Saturday, August 15, 2015

New York City’s Menu Wars

In the early 1990s, food delivery services on Manhattan’s Upper West Side sparked what New York Times writer Emily M. Bernstein called “the menu wars.” Everyone from dry cleaners to nail salons followed Chinese restaurants’ lucrative lead, placing paper take-out menus inside apartment buildings’ lobbies and mail rooms and under residents’ doors. Angry tenants demanded that businesses stop. Fistfights erupted. Local government got involved. In 1996, Jane H. Lii wrote in The New York Times about the hard-working delivery men at the center of the battle. Here’s an excerpt:

Caught between take-no-prisoners owners who equate menu distribution with profits and angry residents eager to fight back are the deliverymen. They must be aggressive enough to push, lie and sneak their way into as many buildings as possible, lest they be branded incompetent by the supervisors who sometimes surreptitiously trail them in cars, but they don’t want to risk broken noses. If they are assaulted, as has happened frequently, forget about support from the owners. They have been known to tell angry protesters that the men were distributing the menus against their orders.

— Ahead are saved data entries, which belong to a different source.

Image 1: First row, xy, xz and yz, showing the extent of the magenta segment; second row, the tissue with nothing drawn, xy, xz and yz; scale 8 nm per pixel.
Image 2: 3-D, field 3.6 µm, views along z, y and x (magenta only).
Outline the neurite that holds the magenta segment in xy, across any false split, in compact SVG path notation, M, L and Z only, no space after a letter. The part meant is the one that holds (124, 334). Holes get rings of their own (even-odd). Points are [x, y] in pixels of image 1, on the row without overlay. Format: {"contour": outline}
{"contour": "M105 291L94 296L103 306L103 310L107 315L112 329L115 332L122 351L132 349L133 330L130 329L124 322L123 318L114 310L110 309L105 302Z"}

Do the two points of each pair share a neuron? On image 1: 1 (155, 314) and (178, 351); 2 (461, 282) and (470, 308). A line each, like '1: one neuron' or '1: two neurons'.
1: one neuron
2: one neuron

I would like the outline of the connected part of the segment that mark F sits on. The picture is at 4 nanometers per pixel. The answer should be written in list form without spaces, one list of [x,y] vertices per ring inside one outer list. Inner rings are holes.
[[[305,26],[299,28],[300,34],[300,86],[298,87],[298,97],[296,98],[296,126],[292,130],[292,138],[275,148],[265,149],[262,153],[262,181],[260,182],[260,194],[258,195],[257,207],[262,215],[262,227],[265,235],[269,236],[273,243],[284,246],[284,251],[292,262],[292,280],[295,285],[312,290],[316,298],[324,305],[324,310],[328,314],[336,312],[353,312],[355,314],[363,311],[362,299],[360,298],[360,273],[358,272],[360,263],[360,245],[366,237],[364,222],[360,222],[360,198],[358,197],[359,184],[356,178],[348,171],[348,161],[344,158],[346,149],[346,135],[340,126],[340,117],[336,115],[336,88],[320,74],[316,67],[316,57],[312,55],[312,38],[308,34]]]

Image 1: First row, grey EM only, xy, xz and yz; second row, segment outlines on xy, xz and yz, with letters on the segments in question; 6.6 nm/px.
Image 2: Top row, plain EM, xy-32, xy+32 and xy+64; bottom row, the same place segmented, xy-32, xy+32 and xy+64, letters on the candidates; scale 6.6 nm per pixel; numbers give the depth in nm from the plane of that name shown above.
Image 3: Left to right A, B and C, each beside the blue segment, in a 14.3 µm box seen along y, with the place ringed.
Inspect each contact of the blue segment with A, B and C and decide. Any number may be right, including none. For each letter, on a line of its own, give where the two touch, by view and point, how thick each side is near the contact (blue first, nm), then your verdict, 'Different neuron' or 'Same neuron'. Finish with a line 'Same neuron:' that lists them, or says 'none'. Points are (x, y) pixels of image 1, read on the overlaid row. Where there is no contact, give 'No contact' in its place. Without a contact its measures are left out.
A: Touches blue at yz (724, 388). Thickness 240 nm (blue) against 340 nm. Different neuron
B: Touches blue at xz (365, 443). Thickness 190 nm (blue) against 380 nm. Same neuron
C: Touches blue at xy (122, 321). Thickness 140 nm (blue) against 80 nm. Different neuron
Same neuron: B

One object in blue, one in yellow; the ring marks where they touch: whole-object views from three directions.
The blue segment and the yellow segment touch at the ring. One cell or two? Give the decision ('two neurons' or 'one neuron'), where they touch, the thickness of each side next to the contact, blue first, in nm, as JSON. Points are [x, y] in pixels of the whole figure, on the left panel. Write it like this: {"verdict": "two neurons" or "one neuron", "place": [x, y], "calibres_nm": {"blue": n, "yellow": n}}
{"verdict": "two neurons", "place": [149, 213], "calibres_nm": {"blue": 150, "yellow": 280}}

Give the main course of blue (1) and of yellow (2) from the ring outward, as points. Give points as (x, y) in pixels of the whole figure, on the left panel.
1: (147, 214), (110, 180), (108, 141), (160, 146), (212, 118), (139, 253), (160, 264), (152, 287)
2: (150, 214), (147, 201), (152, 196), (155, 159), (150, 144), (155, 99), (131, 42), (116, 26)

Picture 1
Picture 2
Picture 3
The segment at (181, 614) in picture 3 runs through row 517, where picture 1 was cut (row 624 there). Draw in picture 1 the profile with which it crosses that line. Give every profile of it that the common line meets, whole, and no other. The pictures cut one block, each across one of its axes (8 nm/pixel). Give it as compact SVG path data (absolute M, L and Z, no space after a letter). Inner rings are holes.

”At least with this job we can make enough to survive,” said Li W. Xiao. ”You can do twice the work and make half the money in a garment factory.”

Until a year ago, Mr. Li, who was smuggled into America just four years ago, thought he was on top of the world. Inspired by the American entrepreneurial spirit, he and his brother took a gamble and borrowed $20,000 from friends and relatives to open a garment factory in Brooklyn. But they did not realize how fierce the competition would be. After they opened, orders never came in enough volume for them to pay the bills. They shut down the factory six months ago. Now, in addition to his smuggling debt, Mr. Li owes $10,000 more.